*What is being asked*:
Repeat nothing but the lines below running from the one containing "Figure 1. CONSORT flow diagram of the study." to the one containing "FIGURE 3 | Fold". Keep both end lines.
--- Records Enclosed Below ---
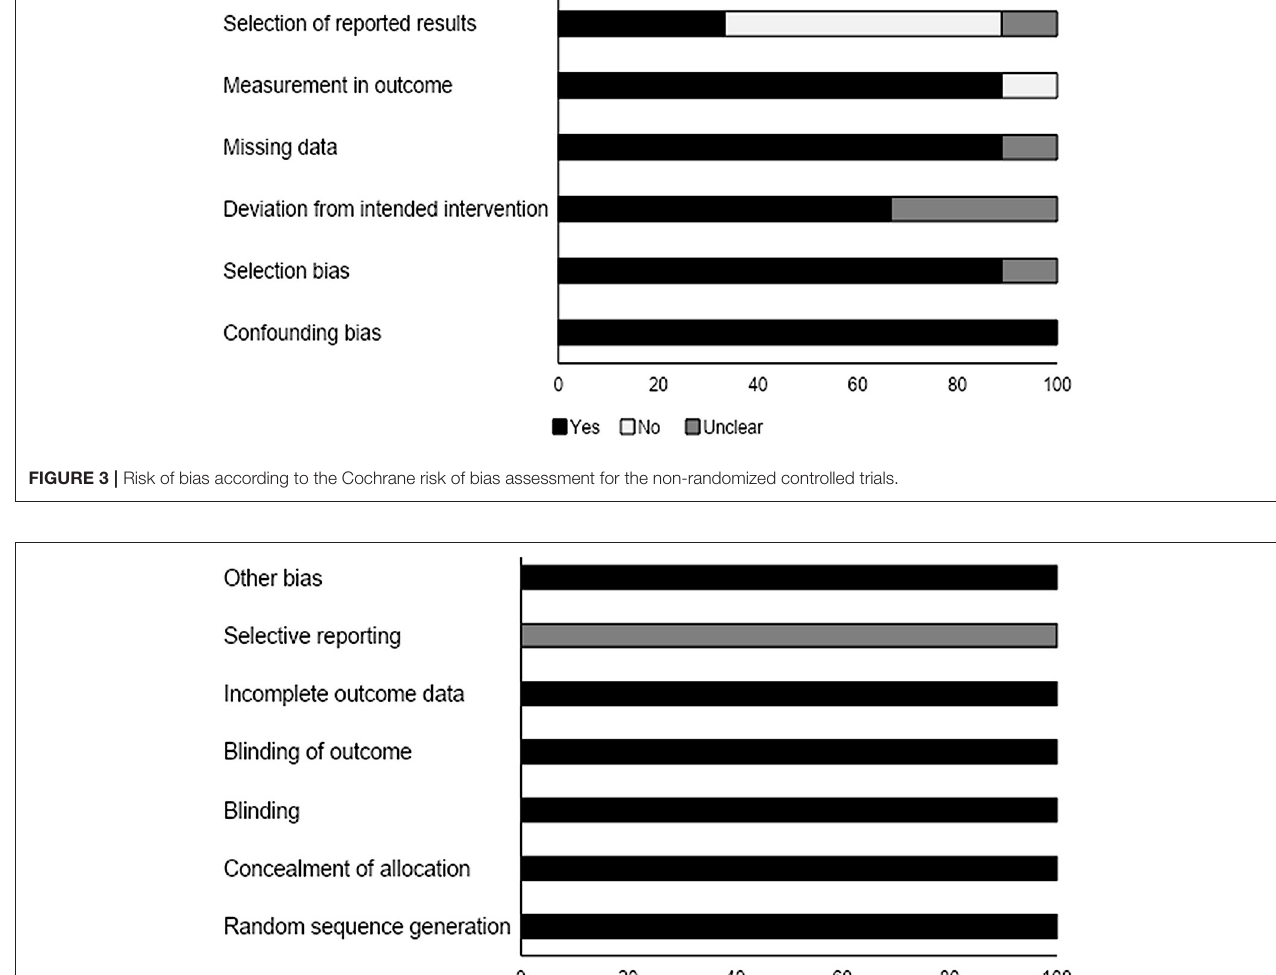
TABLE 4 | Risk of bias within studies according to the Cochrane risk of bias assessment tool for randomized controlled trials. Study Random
--- End of Enclosed Records ---
--- Records Enclosed Below ---
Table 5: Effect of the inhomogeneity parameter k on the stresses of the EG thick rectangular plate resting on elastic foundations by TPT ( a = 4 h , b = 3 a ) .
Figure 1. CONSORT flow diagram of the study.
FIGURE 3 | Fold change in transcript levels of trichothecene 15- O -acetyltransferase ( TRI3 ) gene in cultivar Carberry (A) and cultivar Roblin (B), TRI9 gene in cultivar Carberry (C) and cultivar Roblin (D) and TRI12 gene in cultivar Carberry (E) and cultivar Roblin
--- End of Enclosed Records ---
*Exercise response*:
Figure 1. CONSORT flow diagram of the study.
FIGURE 3 | Fold change in transcript levels of trichothecene 15- O -acetyltransferase ( TRI3 ) gene in cultivar Carberry (A) and cultivar Roblin (B), TRI9 gene in cultivar Carberry (C) and cultivar Roblin (D) and TRI12 gene in cultivar Carberry (E) and cultivar Roblin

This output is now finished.